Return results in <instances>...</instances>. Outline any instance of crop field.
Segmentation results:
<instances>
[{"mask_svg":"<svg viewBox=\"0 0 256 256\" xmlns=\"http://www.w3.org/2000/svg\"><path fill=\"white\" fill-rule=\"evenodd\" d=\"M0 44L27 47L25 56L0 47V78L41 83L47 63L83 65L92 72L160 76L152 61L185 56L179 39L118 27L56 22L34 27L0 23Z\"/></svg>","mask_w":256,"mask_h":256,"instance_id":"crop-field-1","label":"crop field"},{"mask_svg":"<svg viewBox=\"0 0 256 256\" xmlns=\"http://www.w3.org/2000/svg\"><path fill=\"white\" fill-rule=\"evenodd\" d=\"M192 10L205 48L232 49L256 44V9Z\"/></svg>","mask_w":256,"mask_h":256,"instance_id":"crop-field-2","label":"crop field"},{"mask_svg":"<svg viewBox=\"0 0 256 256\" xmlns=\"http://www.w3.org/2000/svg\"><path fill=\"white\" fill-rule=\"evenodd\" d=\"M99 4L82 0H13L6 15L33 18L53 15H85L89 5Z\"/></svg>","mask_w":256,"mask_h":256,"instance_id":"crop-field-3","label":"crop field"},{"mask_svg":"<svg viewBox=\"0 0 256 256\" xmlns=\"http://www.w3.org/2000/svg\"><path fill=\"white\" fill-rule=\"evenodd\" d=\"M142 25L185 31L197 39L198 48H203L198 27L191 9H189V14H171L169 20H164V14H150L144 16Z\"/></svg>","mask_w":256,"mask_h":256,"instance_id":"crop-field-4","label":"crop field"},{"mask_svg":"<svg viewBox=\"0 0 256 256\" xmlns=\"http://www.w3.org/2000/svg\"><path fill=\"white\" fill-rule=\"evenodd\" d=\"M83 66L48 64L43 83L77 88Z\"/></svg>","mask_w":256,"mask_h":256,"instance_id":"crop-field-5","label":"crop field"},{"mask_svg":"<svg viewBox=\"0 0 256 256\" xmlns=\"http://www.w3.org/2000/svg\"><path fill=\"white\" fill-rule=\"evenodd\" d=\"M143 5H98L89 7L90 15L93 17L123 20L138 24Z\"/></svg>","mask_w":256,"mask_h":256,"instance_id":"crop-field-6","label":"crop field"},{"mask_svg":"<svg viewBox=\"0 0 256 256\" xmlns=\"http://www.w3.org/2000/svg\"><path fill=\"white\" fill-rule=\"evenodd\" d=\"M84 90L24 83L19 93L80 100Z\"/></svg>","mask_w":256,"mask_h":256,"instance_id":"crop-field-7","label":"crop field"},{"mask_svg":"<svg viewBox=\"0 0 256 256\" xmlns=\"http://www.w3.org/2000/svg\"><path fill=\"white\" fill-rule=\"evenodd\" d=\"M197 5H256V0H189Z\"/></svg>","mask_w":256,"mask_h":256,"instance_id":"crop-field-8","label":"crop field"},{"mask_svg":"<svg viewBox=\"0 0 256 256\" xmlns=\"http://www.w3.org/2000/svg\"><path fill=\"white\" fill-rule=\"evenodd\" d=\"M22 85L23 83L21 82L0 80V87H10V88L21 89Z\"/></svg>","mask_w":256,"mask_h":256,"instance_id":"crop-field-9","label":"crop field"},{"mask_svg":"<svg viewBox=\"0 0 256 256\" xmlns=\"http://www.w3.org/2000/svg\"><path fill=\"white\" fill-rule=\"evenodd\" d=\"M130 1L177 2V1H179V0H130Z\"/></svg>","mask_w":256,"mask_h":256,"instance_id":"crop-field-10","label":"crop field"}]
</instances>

··········

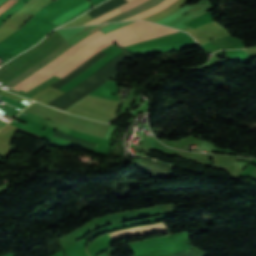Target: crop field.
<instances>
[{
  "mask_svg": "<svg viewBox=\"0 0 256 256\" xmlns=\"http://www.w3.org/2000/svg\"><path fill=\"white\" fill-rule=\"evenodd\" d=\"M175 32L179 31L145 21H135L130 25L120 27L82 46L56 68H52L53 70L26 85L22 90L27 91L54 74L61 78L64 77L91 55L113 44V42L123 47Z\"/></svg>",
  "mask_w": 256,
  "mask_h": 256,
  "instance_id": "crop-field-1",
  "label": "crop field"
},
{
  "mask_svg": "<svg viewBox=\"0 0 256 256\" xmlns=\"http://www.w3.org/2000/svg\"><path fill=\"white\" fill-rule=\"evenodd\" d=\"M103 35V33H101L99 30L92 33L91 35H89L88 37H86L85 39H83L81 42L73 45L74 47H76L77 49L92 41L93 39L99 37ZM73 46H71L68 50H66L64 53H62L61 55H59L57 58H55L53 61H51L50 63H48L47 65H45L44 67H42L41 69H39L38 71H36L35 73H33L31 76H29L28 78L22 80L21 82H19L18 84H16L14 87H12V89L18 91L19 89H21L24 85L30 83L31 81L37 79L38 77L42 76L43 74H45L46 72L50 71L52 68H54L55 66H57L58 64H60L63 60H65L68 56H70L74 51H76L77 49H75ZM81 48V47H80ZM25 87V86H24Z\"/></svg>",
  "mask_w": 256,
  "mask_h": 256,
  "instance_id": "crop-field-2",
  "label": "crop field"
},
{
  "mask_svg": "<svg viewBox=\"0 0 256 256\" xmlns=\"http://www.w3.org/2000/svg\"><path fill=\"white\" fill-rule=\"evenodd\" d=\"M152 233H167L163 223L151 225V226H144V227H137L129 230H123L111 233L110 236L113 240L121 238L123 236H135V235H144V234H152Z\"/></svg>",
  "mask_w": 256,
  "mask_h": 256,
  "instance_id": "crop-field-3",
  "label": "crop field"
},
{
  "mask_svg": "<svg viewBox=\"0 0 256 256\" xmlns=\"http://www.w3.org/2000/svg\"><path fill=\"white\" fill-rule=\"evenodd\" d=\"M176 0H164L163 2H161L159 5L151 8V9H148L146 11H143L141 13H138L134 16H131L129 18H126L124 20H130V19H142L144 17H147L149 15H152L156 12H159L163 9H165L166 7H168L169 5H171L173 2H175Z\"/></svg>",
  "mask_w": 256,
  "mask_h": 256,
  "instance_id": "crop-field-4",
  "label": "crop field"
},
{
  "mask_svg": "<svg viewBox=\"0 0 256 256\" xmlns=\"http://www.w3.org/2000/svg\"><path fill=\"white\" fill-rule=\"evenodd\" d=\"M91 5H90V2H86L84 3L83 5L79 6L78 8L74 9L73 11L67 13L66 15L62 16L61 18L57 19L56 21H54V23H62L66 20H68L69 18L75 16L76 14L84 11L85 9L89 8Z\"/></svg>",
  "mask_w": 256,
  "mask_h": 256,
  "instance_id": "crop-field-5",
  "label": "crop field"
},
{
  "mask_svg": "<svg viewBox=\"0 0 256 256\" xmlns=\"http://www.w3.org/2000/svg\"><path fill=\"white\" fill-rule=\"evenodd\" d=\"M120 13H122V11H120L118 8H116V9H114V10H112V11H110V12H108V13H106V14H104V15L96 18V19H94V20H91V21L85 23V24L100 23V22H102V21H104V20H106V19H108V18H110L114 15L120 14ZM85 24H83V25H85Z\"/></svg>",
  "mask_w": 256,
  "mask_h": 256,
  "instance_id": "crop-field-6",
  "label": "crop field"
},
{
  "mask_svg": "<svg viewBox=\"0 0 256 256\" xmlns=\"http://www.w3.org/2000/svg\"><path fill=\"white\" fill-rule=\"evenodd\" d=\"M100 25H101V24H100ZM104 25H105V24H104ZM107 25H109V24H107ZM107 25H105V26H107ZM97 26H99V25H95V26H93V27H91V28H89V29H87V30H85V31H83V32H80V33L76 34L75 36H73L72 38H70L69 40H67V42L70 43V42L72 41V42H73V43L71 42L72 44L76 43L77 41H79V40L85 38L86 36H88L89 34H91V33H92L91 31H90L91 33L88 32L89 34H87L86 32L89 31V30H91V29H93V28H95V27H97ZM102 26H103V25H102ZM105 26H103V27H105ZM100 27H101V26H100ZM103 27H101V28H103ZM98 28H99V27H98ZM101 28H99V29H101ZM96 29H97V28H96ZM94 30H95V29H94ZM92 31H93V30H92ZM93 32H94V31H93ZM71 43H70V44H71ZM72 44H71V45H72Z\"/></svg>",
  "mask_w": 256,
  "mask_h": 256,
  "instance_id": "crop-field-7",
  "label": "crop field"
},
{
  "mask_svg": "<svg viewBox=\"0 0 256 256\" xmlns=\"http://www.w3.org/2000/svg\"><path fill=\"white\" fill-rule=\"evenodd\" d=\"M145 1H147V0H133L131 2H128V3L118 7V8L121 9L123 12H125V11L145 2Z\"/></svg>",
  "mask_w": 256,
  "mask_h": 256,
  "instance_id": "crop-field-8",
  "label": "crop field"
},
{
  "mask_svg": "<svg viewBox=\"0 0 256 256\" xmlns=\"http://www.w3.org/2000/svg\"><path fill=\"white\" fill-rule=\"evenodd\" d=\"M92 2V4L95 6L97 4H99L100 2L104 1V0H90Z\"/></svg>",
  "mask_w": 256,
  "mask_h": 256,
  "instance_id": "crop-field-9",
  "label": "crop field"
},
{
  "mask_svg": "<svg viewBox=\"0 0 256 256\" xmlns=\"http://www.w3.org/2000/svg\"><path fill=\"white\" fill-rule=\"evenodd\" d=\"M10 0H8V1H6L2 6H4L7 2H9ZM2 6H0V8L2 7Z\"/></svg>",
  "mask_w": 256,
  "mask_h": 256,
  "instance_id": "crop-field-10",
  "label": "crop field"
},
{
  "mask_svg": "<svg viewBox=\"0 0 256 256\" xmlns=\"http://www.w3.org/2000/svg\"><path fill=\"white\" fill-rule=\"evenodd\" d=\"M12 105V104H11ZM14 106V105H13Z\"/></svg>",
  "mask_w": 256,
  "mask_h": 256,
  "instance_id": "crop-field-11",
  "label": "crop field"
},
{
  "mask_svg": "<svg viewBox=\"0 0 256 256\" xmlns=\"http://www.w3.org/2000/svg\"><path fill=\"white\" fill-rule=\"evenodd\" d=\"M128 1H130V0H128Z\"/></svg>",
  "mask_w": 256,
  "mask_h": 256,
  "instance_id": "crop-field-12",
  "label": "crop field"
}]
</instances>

··········

## [AIM]
How many lines in the entries above contain the string "results"? Reply with the number alone.

## [OUTPUT FOR THIS EXERCISE]
2